INFORMATION GIVEN:
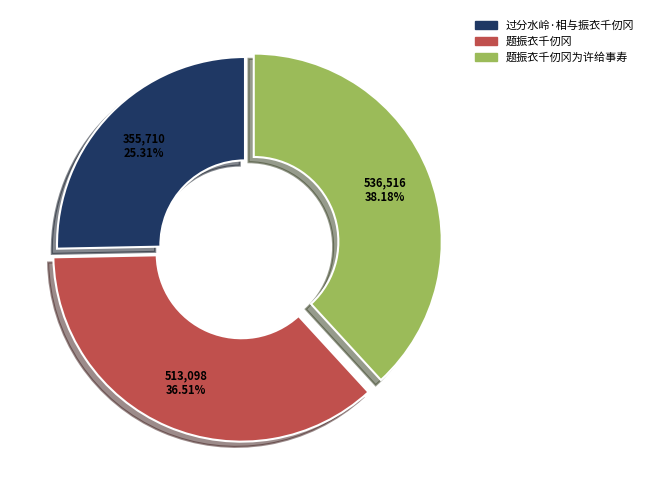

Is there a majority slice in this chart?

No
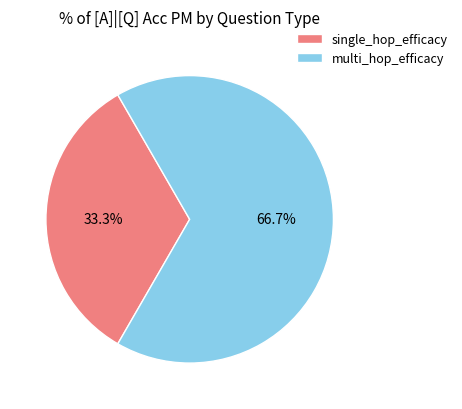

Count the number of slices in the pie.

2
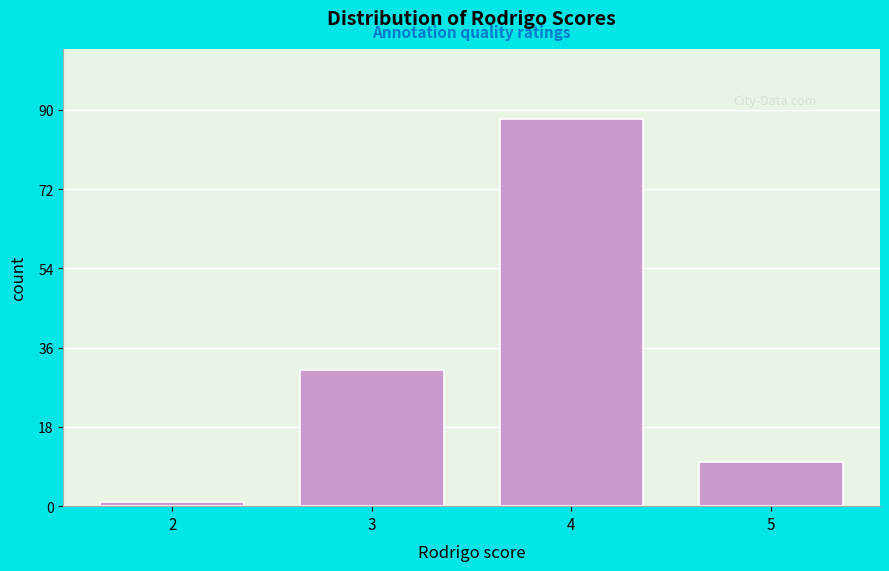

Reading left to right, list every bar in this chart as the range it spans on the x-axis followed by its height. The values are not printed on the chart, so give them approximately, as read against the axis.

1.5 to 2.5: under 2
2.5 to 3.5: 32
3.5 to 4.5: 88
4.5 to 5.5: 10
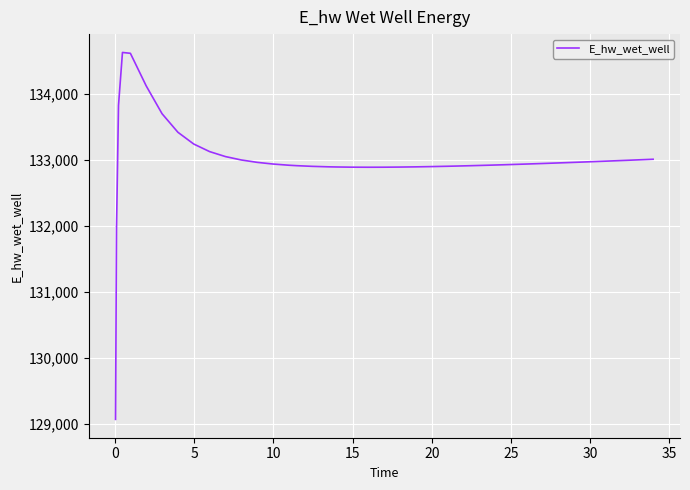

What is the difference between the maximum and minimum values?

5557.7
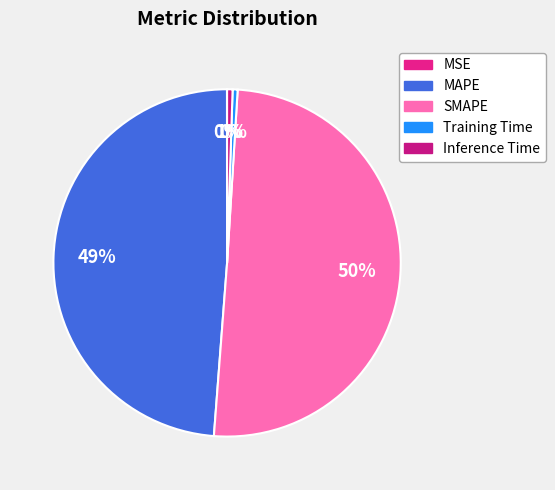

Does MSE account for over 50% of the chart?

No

ACTIVITY: Select every line above that contains the word "What". Matching is case-sensitive.

ANSWER SPACE:
What is the difference between the maximum and minimum values?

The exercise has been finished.